American University goalkeeper Bill Ruvo was nearly speechless Wednesday after learning of Clemson University's impressive soccer statistics.
He heard that the fifth-ranked Tigers have scored 67 goals and allowed only 11 while gliding to a 141-1 record. He heard freshman forward Nnamdi Nwokocha, the most valuable player in the Atlantic Coast Conference, has 24 goals. He heard Clemson also has a rack of lopsided victories, including a 14-0 romp over Belmont Abbey at home to open the season.
He also heard Belmont Abbey did not return for the second half.
"Oh, my God," Ruvo whispered in muffled astonishment.
Then he tried to rationalize the task he and his teammates with face when the Eagles play at Clemson Sunday in a 2 p.m. NCAA soccer semifinal.
"Well, I know Virginia lost to them only 2-0 and we beat Virginia (1-0) in not one of our better performances," Ruvo said. "I think with a good effort we'll be close to them.
"No.It won't be high-scoring. Maybe 1-0 or 2-1. Hopefully us."
Ruvo obviously must have a hand or two in the situation if American is to tame the Tiger attack. Thus far the 6-foot-2, 205-pound junior has been a surprising success in the nets, posting a 12-0-2 record and allowing just seven goals since becoming a starter early in the season.
With the help of a solid fullback corps, Ruvo has posted a school-record nine shutouts -- the last six in a string in which American captured the Capital Collegiate, East Coast Conference and South Atlantic Region title. American, unbeaten now in 16 straight games -- also a school mark -- carries a 14-2-4 record, a No. 15 national ranking into the semifinal match.

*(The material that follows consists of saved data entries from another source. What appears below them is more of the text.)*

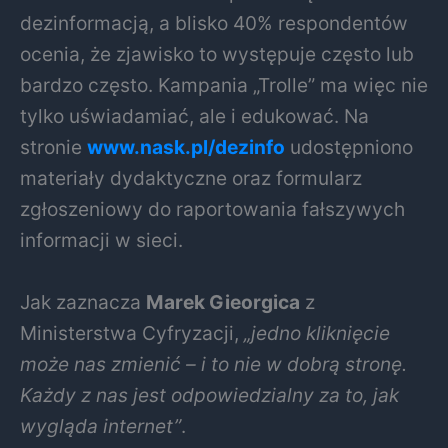
dezinformacją, a blisko 40% respondentów
ocenia, że zjawisko to występuje często lub
bardzo często. Kampania „Trolle” ma więc nie
tylko uświadamiać, ale i edukować. Na
stronie
www.nask.pl/dezinfo
udostępniono
materiały dydaktyczne oraz formularz
zgłoszeniowy do raportowania fałszywych
informacji w sieci.
Jak zaznacza
Marek Gieorgica
z
Ministerstwa Cyfryzacji,
„jedno kliknięcie
może nas zmienić – i to nie w dobrą stronę.
Każdy z nas jest odpowiedzialny za to, jak
wygląda internet”
.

Ruvo's performances could hardly have been expected in August, especially when the Burlington County (N.J.) College transfer fractured his ankle the second day of practice while running a cross country course. He was mostly recovered within three weeks, but by then AU Coach Pete Mehlert had decided that another junior, Eric Berezin, would be the starting keeper.
"It was a painful decision for me, going with Berezin or Ruvo," said Mehlert. "But Eric had an outstanding indoor and spring season and he kept it up, so it was only fair to start him until he played himself out of it. But he never did."
Berezin, however, was lost for the season when he fractured his wrist against Temple Oct. 13 and Ruvo, who had been moved into a rotation with Berezin, quickly settled into a permanent starting role.
"Eric has played pretty good at the beginning," Ruvo recalled. "I guess the bad luck on his part was a break for me.
"Knowing I'll start every game has relieved a certain pressure," said Ruvo, who transfered to AU with Burlington teammate Terry Schrider, a junior college All-American back. "Now I can prepare directly for something I need to know about the other team's style and not have to worry about winning out my position."
Ruvo is confident he can do the job against Clemson. He has been in the pressure cooker before. In two years at Burlington his team posted records of 15-2-3 and 13-2-1. In 1977 the Panthers advanced to the national junior collee quarterfinals; in 1978 they were eliminated in six overtimes in the regional semifinals. Ruvo also set the Burlington record for shutouts last year with nine.
This season Ruvo, who was ECC player of the week Oct. 29., has been aided immensely by backs Scott Turner, Charlie Davis, Tom Tague, Alex Kozlov and reserves Keith Tabatznik and Schrider. The AU defense has limited its opponents to an average of five shots per game, making the goalie's job that much easier.
The Eagles' closest call during their undefeated streak came Nov. 14 in a rematch with Temple for the ECC East Section title. The game went into four overtimes before American came out ahead on penalty kicks. Ruvo stopped two of Temple's three penalty shots to help clinch the win.
Turner, who missed last year's 4-0 Southern Region semifinal loss to Clemson with a knee injury, is coming off a sprained ankle and Kozlov is battling mononucleosis. Both will be needed to keep Clemson's Nwockocha football placekicker Obed Ariri (13 goals) and Mo Tinsley (11) from launching too many bullets in Ruvo's direction.
"Personally, I like the pressure," Ruvo said. "A game like this is so important you naturally get up for it. This will be my time to make or break the team. I haven't had a whole lot of opportunities to do that his season."